Antoine Lilti Les Lumières, droit d'inventaire

Qu'est-ce que « les Lumières ? » Une philosophie promouvant le progrès, la liberté et l'universalisme ? Ou bien un mouvement impérialiste, sacralisant l'homme européen ? À rebours des interprétations simplistes, l'historien Antoine Lilti raconte des « Lumières multiples », qui tirent leur potentiel émancipateur de leur pluralisme.

16772296720_TWI.webp

Et si les Lumières continuaient de nous éclairer ? L’historien Antoine Lilti, entré au Collège de France fin 2022, auteur en 2019 de L’Héritage des Lumières, Ambivalences de la modernité, a intitulé sa chaire « Histoire des Lumières 18e-21e siècle ». Une manière de rappeler que, bien plus qu’un moment historique ou un idéal philosophique, les Lumières sont un espace de débats sur les ambivalences de la modernité, dont les échos résonnent encore aujourd'hui. S’ils ne sont pas toujours d'accord entre eux, les philosophes des Lumières se retrouvent sur un principe : la force de la raison et du pouvoir émancipateur du savoir. Insistant sur le caractère polyphonique des Lumières, Antoine Lilti appelle à le « pluraliser » afin de mieux en faire ressortir l’universalité et dépasser les lectures simplistes. Avec un objectif : faire dialoguer le passé et le présent et enrichir la compréhension des Lumières pour en déployer toute l’actualité.

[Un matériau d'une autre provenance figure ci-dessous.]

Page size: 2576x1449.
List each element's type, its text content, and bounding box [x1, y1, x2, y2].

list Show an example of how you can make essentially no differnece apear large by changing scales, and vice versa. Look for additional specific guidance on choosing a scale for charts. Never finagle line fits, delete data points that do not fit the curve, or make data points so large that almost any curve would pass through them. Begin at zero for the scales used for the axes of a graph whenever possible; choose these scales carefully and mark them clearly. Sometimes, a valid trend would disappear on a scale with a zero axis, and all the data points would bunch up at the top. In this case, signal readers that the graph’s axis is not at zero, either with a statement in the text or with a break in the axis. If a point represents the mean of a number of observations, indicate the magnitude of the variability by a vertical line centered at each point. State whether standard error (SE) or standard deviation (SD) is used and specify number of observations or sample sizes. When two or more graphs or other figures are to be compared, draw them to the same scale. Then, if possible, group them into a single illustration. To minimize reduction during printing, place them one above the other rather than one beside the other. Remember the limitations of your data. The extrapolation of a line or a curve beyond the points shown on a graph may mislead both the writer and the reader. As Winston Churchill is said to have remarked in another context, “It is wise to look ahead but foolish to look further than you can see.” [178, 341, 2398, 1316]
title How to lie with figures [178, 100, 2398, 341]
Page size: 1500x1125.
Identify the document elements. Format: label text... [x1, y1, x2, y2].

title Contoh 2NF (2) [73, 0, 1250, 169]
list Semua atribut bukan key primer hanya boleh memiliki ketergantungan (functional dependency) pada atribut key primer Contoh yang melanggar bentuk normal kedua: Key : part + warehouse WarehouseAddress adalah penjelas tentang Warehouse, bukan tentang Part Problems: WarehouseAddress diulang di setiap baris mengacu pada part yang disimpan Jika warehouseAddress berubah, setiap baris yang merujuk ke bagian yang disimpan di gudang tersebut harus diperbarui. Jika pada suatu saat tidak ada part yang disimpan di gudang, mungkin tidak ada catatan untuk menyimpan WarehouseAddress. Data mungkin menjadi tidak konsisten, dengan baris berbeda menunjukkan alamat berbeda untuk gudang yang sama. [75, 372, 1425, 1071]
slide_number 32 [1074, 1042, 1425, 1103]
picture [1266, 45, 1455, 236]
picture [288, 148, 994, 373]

Comment expliquer l’omniprésence des références aux Lumières et la vigueur des débats, parfois violents, autour ce courant de pensée vieux de trois siècles ?

Cette actualité s’explique parce que la plupart des textes, des idées, des débats des Lumières sont fondateurs des grands sujets de la modernité dans laquelle nous vivons. Les Lumières coïncident avec les transformations qui, au 18e siècle, ont marqué le passage de sociétés traditionnelles, essentiellement rurales, très hiérarchisées et dirigées par des monarchies absolues, à des sociétés urbaines, marquées par le développement du commerce, de la consommation et les idéaux de liberté et d'égalité.

Les débats qui ont animé les Lumières continuent d’être les nôtres, y compris certains, tels que la place de la religion, la démocratie ou la liberté d’expression, qu’on pouvait penser derrière nous et qui reviennent en force.

publicité

Lorsqu’on fait référence aux Lumières, de quoi parle-t-on exactement ?

On parle d’abord d’un mouvement intellectuel du 18e siècle incarné par des auteurs majeurs comme Voltaire, Denis Diderot, Jean-Jacques Rousseau, Emmanuel Kant ou David Hume. Contrairement à l’image qu’on en a souvent, il n’a pas d'unité doctrinale mais, a contrario, il est traversé par de grandes oppositions. Rousseau, par exemple, se méfiait du progrès scientifique et technique, dont on fait un des grands principes des Lumières. De même entre le républicanisme de Rousseau, le libéralisme de Montesquieu ou un Voltaire, plutôt partisan de pouvoirs forts mais éclairés, il n’existe pas d’unité des idées politiques. Ce qui fait le point commun des auteurs des Lumières, c’est leur croyance dans le pouvoir émancipateur du savoir.

Les Lumières font également référence à un héritage philosophique et à des valeurs. Un héritage dont certains s'emparent aujourd’hui de manière parfois caricaturale, pour le critiquer ou s’en réclamer.

Vous avez intitulé la chaire dont vous venez de prendre la tête au Collège de France « Histoire des Lumières, 18e-21e siècle ». Les Lumières ne seraient-elles donc pas finies ?

Non. Elles continuent de nous éclairer : on ne peut comprendre les débats actuels sur l’héritage intellectuel des Lumières qu’en faisant un retour sur le 18e siècle et en montrant qu’elles étaient bien plus polyphoniques que ce qu’on en dit habituellement. Ce va-et-vient entre le passé et notre présent, ce que j’appelle « l’actualité des Lumières », est au centre de mon travail.